By the end of March 2011, the total consumption of luxury goods in mainland China had reached $10 billion 700 million (excluding private aircraft, yachts and luxury cars), occupying 1/4 of the global market share.
Among them, jewelry market 2 billion 760 million, luggage 2 billion 510 million, fashion 1 billion 830 million, clocks 1 billion 940 million, cosmetics 970 million, other fields 7.8 billion, accounting for 27.5% of the global total.
China has become the fastest growing country of luxury consumption in the world, and is expected to surpass the United States in 2012 to occupy the leading place in the world's luxury consumption.
Bain's research shows that in order to cope with the rapid growth trend of the market, the major luxury brands have maintained a radical expansion in China.
In 2009~2010, the major luxury brands also made a lot of money in China.
There are several characteristics of China's luxury market.
The number of new rich consumers is large and showing a younger trend. The two or three line market has become a new battleground for luxury brands to fight, and overseas consumption is hotter.
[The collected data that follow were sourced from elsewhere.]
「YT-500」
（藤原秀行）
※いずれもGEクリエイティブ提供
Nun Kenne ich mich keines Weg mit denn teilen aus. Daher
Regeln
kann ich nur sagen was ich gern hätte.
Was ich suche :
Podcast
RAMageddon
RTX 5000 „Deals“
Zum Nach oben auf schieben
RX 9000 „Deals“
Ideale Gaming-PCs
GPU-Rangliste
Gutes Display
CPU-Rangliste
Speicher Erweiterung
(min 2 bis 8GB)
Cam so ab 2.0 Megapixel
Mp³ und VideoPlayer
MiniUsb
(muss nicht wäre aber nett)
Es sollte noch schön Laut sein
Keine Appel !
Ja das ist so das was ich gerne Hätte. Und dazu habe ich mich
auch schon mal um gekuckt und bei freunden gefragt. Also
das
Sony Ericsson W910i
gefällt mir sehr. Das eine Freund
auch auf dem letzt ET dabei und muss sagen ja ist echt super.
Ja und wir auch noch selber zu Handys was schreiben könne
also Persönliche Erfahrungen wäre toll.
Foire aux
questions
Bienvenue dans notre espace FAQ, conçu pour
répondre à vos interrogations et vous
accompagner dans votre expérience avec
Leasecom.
At present, China is in an important stage of expanding consumption and upgrading consumption.
China's rich class is at a stage of rapid increase in luxury consumption.
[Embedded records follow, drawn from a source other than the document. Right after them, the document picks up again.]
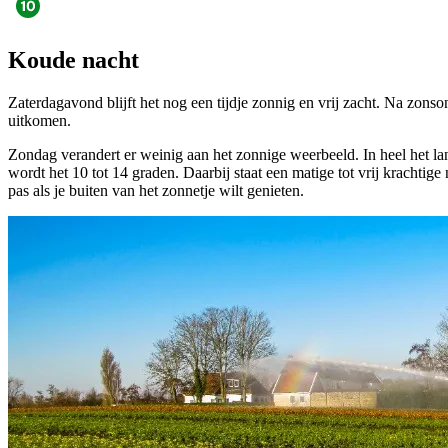
Koude nacht
Zaterdagavond blijft het nog een tijdje zonnig en vrij zacht. Na zonso
uitkomen.
Zondag verandert er weinig aan het zonnige weerbeeld. In heel het la
wordt het 10 tot 14 graden. Daarbij staat een matige tot vrij kracht
pas als je buiten van het zonnetje wilt genieten.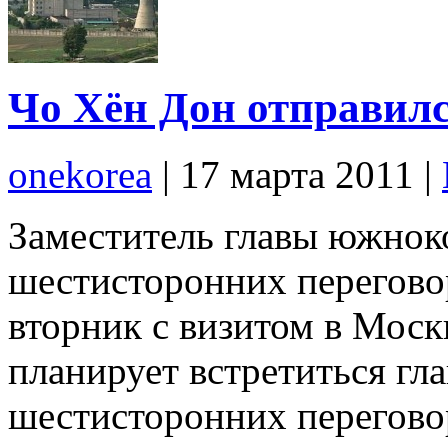
Чо Хён Дон отправилс
onekorea
|
17 марта 2011
|
Заместитель главы южнок
шестисторонних перегово
вторник с визитом в Москв
планирует встретиться гл
шестисторонних перегово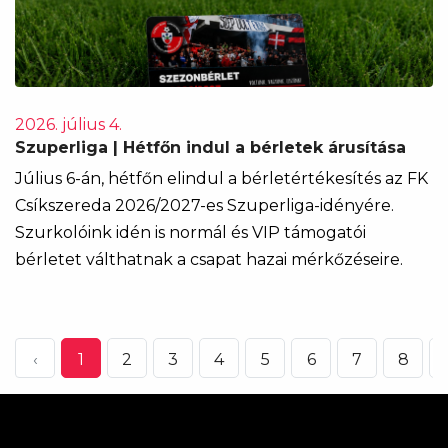
2026. július 4.
Szuperliga | Hétfőn indul a bérletek árusítása
Július 6-án, hétfőn elindul a bérletértékesítés az FK
Csíkszereda 2026/2027-es Szuperliga-idényére.
Szurkolóink idén is normál és VIP támogatói
bérletet válthatnak a csapat hazai mérkőzéseire.
‹
1
2
3
4
5
6
7
8
.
Therefore, for many luxury goods, the Chinese market means more opportunities.
Consumption of luxury goods in China
In the process of Sinicization of luxury brands, we may encounter the risk of declining brand status and weakening core values, but the trend of extravagance of luxury goods is a rare opportunity for China's related industry chain enterprises.
Because of the high import tariff of luxury goods in China, the sale price of luxury goods in China is generally one third higher than that in origin. This is a major problem leading to the relocation of luxury goods in China.
According to China's per capita GDP of over 3000 US dollars, China is in an important stage of expanding consumption and upgrading consumption, especially in the rich class. There is a rapid expansion of demand for luxury goods. Therefore, it is crucial for China to adjust and reduce the tax rate of luxury goods and keep most of its purchasing power in China.
Domestic luxury consumption can effectively drive the development of high-end industries.
Ouyang Kun, an analyst with the World Luxury Association, believes that luxury consumption can fully stimulate the consumption of the mainland and drive the development of the industry.
Successful luxury business can drive the regional economy of the city and form a high-end industrial chain. The development of the high-end regional economy is the core of the achievement of the city CBD and the city image.
Luxury image can promote the city's international business card, and also can promote the consumption growth of the high-end industrial chain in the city.
Therefore, enterprises in China's high-end industry chain should also seize the opportunity, and constantly enhance their competitiveness with the luxury goods "leaving Europe and Asia".